A Tax Change Both Parties Can Support

Expanding the Earned Income Tax Credit has been touted by President Obama, Democratic Sen. Patty Murray, and Republican Rep. Paul Ryan.

With the midterms looming, few D.C. insiders expect Congress to accomplish much this fall. That's too bad, because a handful of influential politicians from very different ideological backgrounds agree on a simple policy solution that would boost the economic fortunes of millions of low-income working Americans: expanding the Earned Income Tax Credit.

This wonky-sounding proposal—which has been touted in the past year by none other than President Obama, Democratic Sen. Patty Murray, and Republican Rep. Paul Ryan—would bolster the tax credit for low-income workers in two key ways. First, it would make the tax refund for workers without children more generous, doubling the amount they could receive. (Currently, the tax credit mainly benefits working adults with children. Families can collect anywhere from roughly $3,300 to $6,140, depending on the number of children they have. Workers with no kids can receive only up to $496 a year.) Second, it would expand the credit's reach, so that childless workers between the ages of 21 and 24 who are not full-time students would be eligible to receive it. (Right now, if you are childless, you can claim the credit only if you're 25 or older.) Republican Sen. Marco Rubio, meanwhile, has proposed a very similar idea, calling his version a federal wage enhancement for workers with and without kids.

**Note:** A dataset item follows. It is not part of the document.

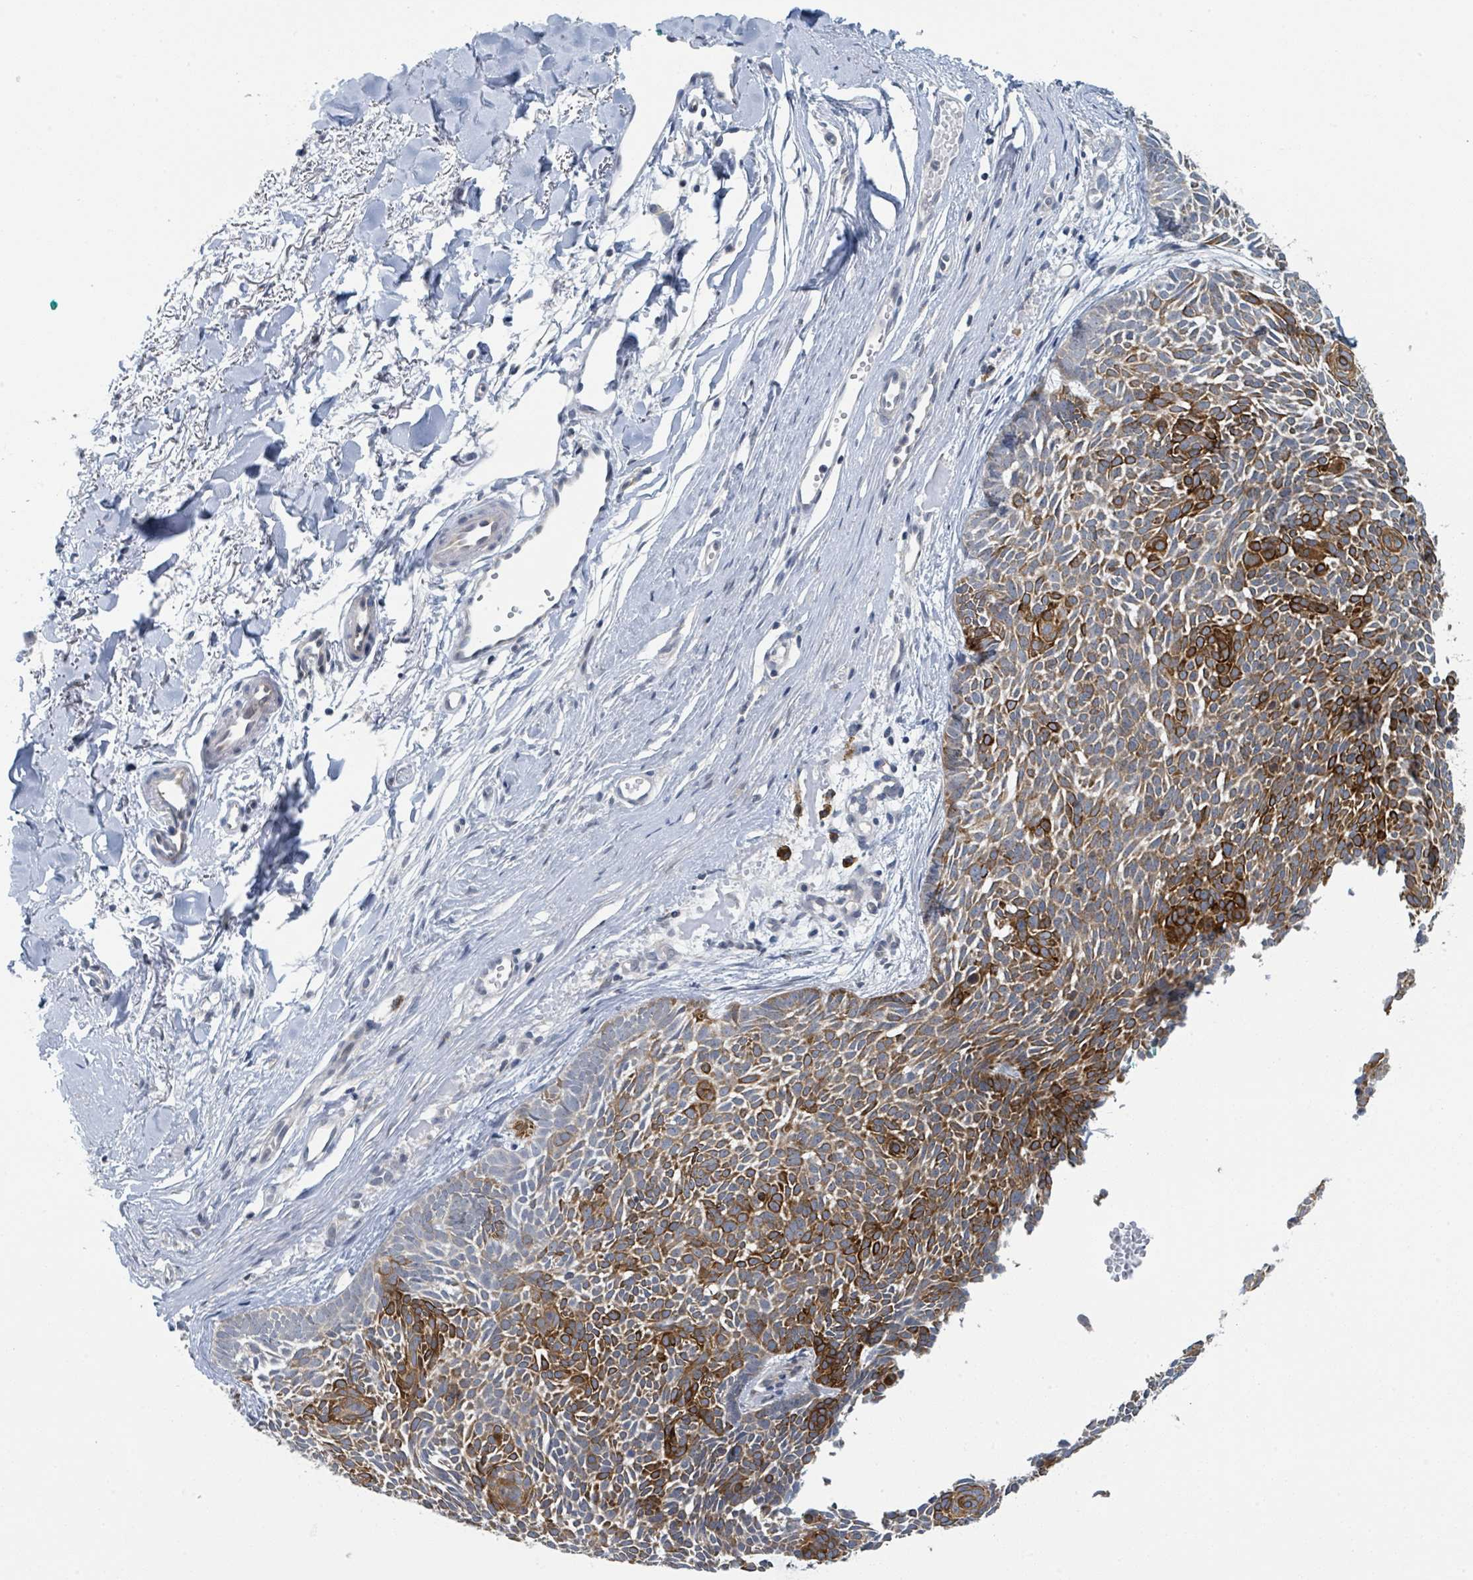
{"staining": {"intensity": "strong", "quantity": ">75%", "location": "cytoplasmic/membranous"}, "tissue": "skin cancer", "cell_type": "Tumor cells", "image_type": "cancer", "snomed": [{"axis": "morphology", "description": "Basal cell carcinoma"}, {"axis": "topography", "description": "Skin"}], "caption": "This is a histology image of immunohistochemistry staining of skin cancer (basal cell carcinoma), which shows strong positivity in the cytoplasmic/membranous of tumor cells.", "gene": "ANKRD55", "patient": {"sex": "male", "age": 61}}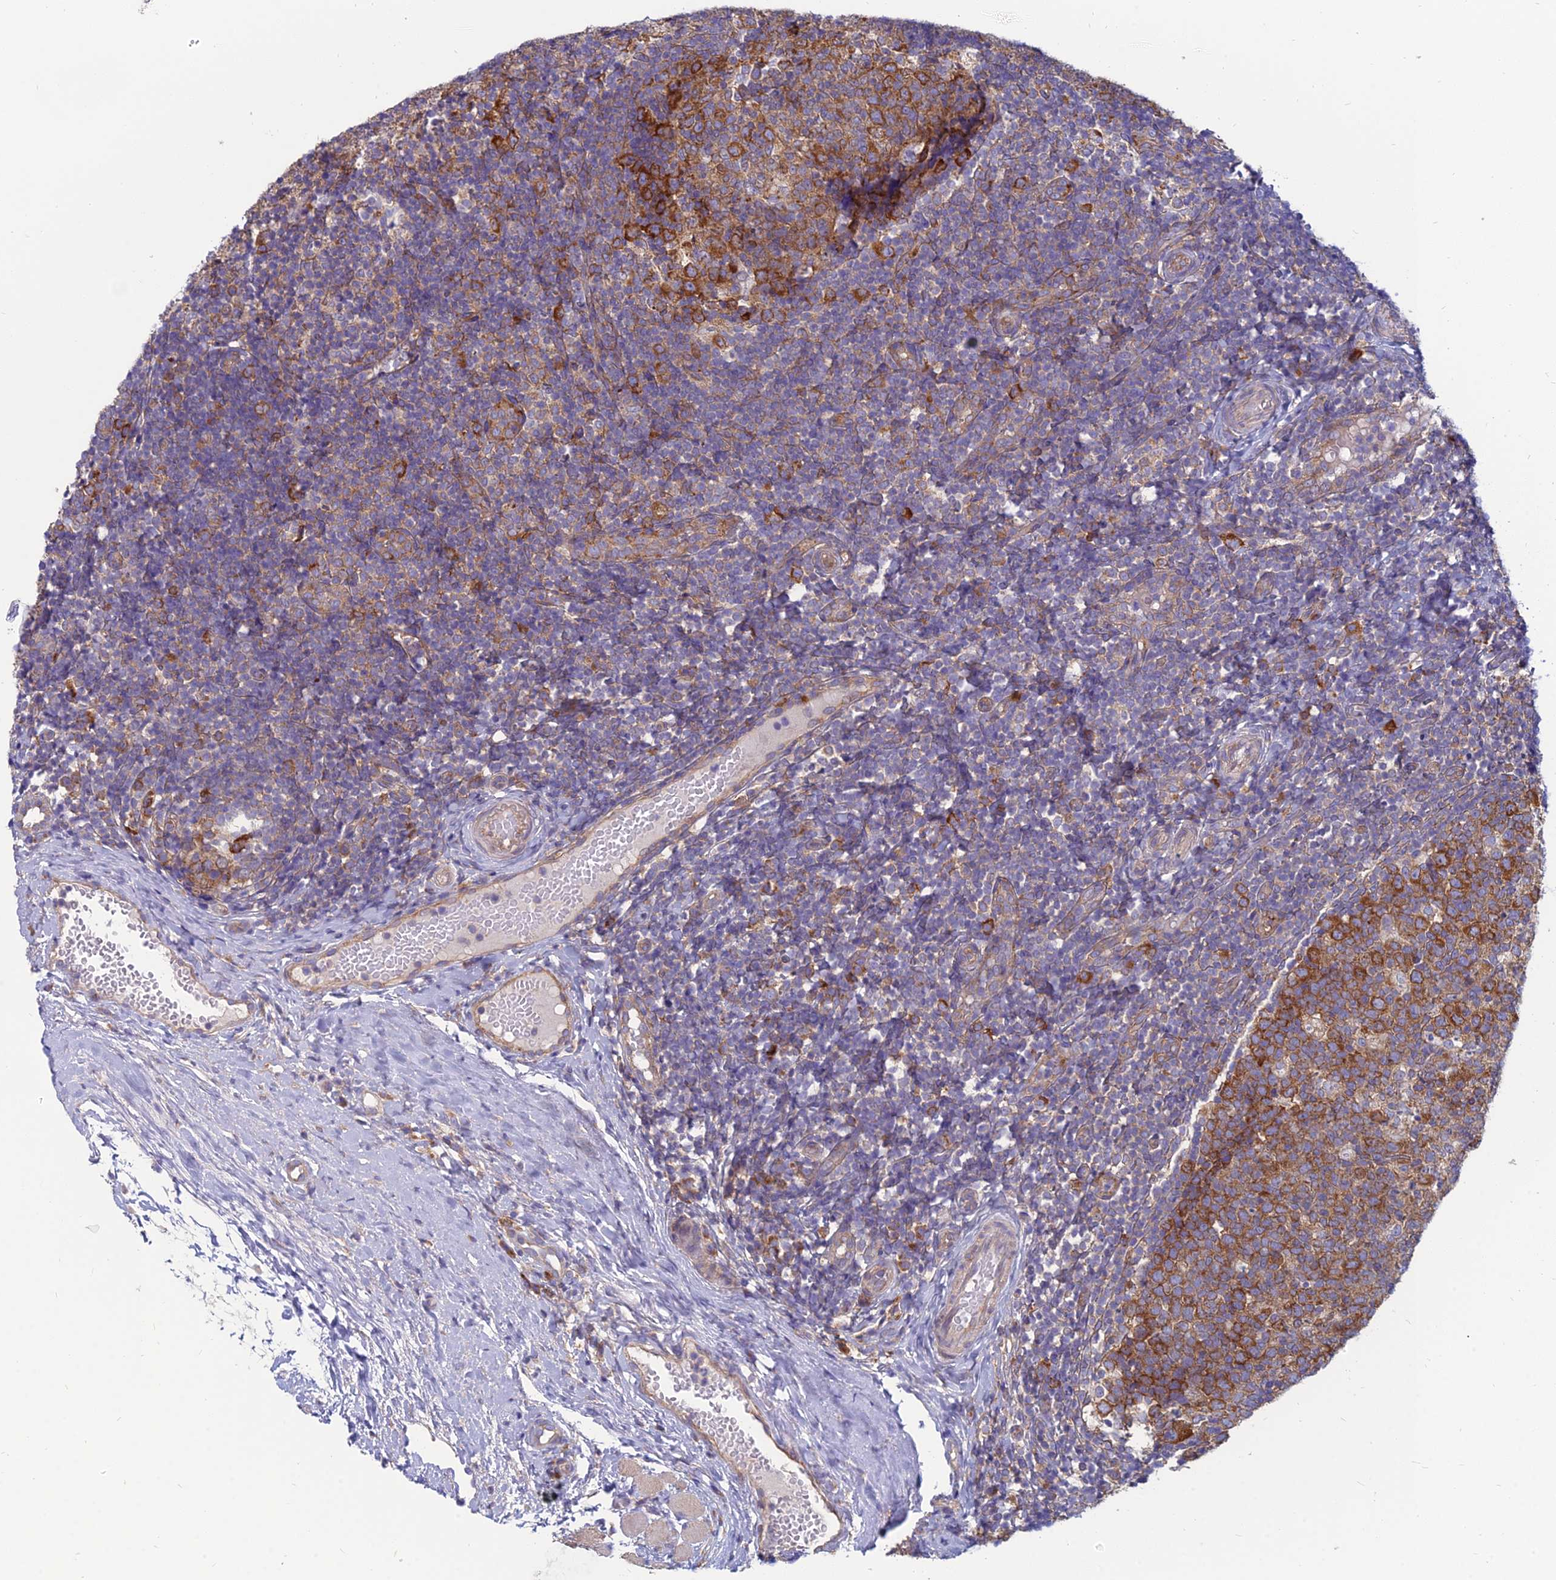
{"staining": {"intensity": "strong", "quantity": ">75%", "location": "cytoplasmic/membranous"}, "tissue": "tonsil", "cell_type": "Germinal center cells", "image_type": "normal", "snomed": [{"axis": "morphology", "description": "Normal tissue, NOS"}, {"axis": "topography", "description": "Tonsil"}], "caption": "The micrograph shows a brown stain indicating the presence of a protein in the cytoplasmic/membranous of germinal center cells in tonsil.", "gene": "TXLNA", "patient": {"sex": "female", "age": 19}}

(Illustration by Sebastien Thibault)The Earned Income Tax Credit began decades ago as a Republican proposal. First enacted in 1975 under President Ford, it later saw major expansions under Presidents Reagan, Clinton, and George W. Bush. In 1986, at the signing of a historic overhaul of the tax code, Reagan called the legislation—which included an expansion of the EITC—"the best antipoverty bill, the best pro-family measure, and the best job-creation program to ever come out of Congress."

This basic idea appeals to the core values of both parties. For Democrats, it would increase the social safety net by funneling extra money to low-income workers through the tax code. And Republicans like the fact that the tax credit would go only to people who hold down jobs. "It encourages people to work by increasing the rewards," Ryan said in late July, when he trumpeted the idea in a speech at the American Enterprise Institute. "And we all know that the more people we have in the workforce, the more opportunity we'll have in this country."

Expanding the tax credit now would have substantial benefits. The Treasury Department estimates that the president's proposal—which is similar to Ryan's—would lift 500,000 people out of poverty and boost the incomes of another 10 million workers: a huge boon to those who have not seen their wages rise during the economic recovery. "Most jobs for low-skilled workers pay such a pittance that they need help," says Isabel Sawhill, a senior fellow at the Brookings Institution and a longtime budget and poverty expert. "If we want to encourage work, then supplementing wages is the way to go."

Of course, the big problem with this bipartisan lovefest is the question of how to pay for the expanded tax credit. In his most recent proposed budget, Obama did so by increasing taxes and closing loopholes. Ryan says he would find the cash by eliminating funding for other social-welfare programs that he calls ineffective.

Ultimately, the politics of a divided Congress make this proposal unlikely to pass in the coming months. Still, it's comforting to know that some Republicans and Democrats can at least agree on the broad outlines of expanding one simple tax credit. "It reveals what I think is an encouraging disposition on the part of conservatives to pay attention to the working poor and to help people out of poverty," says Peter Wehner, a senior fellow at the Ethics and Public Policy Center who served in the Reagan, George H.W. Bush, and George W. Bush administrations. "It's one of the few areas where there is a chance for common ground."